------ Extracted text ------

Alzheimer’s disease (AD) is a neurodegenerative condition that progresses over decades. Early detection of individuals at high risk of future progression toward AD is likely to be of critical significance for the successful treatment and/or prevention of this devastating disease. In this paper, we present an empirical study to characterize how predictable an individual subjects’ future AD trajectory is, several years in advance, based on rich multi-modal data, and using modern deep learning methods. Crucially, the machine learning strategy we propose can handle different future time horizons and can be trained with heterogeneous data that exhibit missingness and non-uniform follow-up visit times. Our experiments demonstrate that our strategy yields predictions that are more accurate than a model trained on a single time horizon (e.g. 3 years), which is common practice in prior literature. We also provide a comparison between linear and nonlinear models, verifying the well-established insight that the latter can offer a boost in performance. Our results also confirm that predicting future decline for cognitively normal (CN) individuals is more challenging than for individuals with mild cognitive impairment (MCI). Intriguingly, however, we discover that prediction accuracy decreases with increasing time horizon for CN subjects, but the trend is in the opposite direction for MCI subjects. Additionally, we quantify the contribution of different data types in prediction, which yields novel insights into the utility of different biomarkers. We find that molecular biomarkers are not as helpful for CN individuals as they are for MCI individuals, whereas magnetic resonance imaging biomarkers (hippocampus volume, specifically) offer a significant boost in prediction accuracy for CN individuals. Finally, we show how our model’s prediction reveals the evolution of individual-level progression risk over a five-year time horizon. Our code is available at


Alzheimer’s Disease (AD) is the most common type of dementia among the elder population, accounting for nearly 70% of all dementia patients [1] and ranking as the seventh leading cause of death in the United States [2]. Many mechanisms in the development of AD have been uncovered by decades of experimental and clinical studies [35], but the jigsaw is still unsolved. In the realm of AD, public and private databases [610] serve as important resources for the application of machine learning algorithms that help characterize disease heterogeneity [11], guide therapy [12], and develop and evaluate potential treatments [13, 14]. An area where machine learning can play a crucial role is the prediction of future clinical decline at the individual level, which can inform clinical and other life decisions.

------ Data listing ------

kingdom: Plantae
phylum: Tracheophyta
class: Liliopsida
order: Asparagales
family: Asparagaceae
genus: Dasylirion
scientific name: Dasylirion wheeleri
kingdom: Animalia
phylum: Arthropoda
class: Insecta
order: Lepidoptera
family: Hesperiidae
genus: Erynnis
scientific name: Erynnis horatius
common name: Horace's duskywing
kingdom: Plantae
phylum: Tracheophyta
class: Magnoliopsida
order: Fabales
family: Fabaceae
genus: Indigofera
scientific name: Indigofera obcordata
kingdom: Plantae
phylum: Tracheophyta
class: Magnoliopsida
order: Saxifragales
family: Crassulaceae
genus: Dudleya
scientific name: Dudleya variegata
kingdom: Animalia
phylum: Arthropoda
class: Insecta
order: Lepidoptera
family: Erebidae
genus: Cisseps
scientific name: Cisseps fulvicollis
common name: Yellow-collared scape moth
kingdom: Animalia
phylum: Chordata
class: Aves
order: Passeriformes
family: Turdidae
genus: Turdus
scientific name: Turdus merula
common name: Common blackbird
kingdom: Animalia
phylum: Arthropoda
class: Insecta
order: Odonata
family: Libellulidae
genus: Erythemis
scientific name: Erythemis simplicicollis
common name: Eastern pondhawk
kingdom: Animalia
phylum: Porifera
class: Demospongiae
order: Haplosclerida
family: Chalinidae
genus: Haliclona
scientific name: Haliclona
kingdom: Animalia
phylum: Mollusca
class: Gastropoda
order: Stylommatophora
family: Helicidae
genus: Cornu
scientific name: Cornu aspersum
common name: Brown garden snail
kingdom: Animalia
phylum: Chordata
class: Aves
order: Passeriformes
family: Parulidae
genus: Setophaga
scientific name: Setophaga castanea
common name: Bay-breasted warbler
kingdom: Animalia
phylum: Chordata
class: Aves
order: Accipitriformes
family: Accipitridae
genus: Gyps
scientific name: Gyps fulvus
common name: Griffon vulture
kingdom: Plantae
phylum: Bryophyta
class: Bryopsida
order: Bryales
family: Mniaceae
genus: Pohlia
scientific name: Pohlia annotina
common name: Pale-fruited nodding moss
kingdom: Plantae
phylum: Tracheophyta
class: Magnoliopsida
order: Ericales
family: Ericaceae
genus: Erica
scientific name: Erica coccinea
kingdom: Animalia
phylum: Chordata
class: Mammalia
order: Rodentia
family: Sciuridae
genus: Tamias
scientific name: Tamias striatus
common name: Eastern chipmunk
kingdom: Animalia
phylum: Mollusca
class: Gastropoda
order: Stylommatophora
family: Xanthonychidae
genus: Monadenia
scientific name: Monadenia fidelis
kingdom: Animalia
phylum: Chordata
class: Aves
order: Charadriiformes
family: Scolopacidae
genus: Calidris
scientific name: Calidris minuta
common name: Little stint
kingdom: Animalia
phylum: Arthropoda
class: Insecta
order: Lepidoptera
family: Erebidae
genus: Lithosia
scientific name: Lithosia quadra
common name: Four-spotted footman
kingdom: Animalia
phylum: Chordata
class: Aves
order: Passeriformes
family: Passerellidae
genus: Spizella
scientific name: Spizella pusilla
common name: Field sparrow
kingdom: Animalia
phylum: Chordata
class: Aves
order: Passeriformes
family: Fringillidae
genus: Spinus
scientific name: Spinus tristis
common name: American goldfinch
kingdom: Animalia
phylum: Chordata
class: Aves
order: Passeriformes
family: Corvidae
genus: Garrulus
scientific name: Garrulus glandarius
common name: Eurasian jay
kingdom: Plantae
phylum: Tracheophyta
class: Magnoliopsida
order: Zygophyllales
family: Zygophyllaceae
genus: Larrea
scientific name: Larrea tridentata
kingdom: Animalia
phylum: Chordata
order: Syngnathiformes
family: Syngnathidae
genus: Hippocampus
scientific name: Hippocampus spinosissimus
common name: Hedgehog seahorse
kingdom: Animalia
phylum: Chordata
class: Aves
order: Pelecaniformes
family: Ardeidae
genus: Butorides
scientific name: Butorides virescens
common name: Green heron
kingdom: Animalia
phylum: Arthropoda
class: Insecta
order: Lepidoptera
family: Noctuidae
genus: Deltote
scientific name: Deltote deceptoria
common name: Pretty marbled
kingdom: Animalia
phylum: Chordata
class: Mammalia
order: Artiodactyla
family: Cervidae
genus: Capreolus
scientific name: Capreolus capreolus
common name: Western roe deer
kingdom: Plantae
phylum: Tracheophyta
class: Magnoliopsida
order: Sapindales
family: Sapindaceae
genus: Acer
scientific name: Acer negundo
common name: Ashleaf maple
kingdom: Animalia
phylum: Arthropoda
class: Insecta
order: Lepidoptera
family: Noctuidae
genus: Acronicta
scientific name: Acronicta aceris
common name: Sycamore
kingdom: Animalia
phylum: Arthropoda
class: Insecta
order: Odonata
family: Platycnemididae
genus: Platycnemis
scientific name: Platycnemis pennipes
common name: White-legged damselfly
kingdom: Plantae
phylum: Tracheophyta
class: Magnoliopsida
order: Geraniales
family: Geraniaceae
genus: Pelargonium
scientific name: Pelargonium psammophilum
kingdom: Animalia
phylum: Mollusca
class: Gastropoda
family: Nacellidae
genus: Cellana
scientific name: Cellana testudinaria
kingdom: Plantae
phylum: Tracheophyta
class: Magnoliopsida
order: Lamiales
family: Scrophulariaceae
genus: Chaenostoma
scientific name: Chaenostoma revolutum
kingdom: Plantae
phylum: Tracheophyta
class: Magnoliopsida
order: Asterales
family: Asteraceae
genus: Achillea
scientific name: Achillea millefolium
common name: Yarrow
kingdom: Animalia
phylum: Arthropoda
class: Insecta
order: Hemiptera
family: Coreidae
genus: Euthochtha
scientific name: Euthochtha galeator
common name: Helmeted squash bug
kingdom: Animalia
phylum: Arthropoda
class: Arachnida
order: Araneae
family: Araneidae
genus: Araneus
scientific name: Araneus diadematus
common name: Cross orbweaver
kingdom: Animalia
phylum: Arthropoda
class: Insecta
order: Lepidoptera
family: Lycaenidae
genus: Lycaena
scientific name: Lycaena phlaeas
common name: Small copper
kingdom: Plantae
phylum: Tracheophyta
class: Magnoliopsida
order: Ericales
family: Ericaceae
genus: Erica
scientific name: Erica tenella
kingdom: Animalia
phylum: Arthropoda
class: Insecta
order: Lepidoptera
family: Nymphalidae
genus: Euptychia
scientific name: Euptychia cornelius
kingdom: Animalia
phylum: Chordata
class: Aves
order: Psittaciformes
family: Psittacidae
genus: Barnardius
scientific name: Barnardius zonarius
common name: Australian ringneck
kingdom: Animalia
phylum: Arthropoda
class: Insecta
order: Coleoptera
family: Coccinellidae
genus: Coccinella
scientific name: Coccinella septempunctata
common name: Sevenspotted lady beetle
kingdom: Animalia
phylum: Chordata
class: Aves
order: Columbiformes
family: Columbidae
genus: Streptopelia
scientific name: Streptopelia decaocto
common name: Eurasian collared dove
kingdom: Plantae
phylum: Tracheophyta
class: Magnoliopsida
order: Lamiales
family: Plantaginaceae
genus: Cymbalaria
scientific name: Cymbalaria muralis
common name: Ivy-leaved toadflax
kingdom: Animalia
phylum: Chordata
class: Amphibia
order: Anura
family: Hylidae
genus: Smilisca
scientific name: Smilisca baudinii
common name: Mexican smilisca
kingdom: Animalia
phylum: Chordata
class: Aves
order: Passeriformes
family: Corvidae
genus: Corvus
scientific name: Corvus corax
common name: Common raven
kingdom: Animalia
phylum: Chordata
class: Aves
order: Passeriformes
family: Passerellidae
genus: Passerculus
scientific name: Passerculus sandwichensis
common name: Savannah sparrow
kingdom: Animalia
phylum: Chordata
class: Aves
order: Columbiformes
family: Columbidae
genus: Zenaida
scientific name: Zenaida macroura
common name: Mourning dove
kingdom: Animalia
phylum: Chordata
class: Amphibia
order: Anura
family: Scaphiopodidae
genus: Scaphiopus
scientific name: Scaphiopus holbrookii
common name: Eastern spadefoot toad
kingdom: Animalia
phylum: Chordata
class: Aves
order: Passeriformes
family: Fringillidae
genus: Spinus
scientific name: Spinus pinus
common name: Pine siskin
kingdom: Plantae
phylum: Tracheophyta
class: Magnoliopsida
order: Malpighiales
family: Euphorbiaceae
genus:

------

**Problem:** Please reproduce the passage of the Alzheimer's text starting at "Alzheimer’s Disease (AD) is the" and ending at "other life decisions.". Work from the Alzheimer's text alone.

**Answer area:**
Alzheimer’s Disease (AD) is the most common type of dementia among the elder population, accounting for nearly 70% of all dementia patients [1] and ranking as the seventh leading cause of death in the United States [2]. Many mechanisms in the development of AD have been uncovered by decades of experimental and clinical studies [35], but the jigsaw is still unsolved. In the realm of AD, public and private databases [610] serve as important resources for the application of machine learning algorithms that help characterize disease heterogeneity [11], guide therapy [12], and develop and evaluate potential treatments [13, 14]. An area where machine learning can play a crucial role is the prediction of future clinical decline at the individual level, which can inform clinical and other life decisions.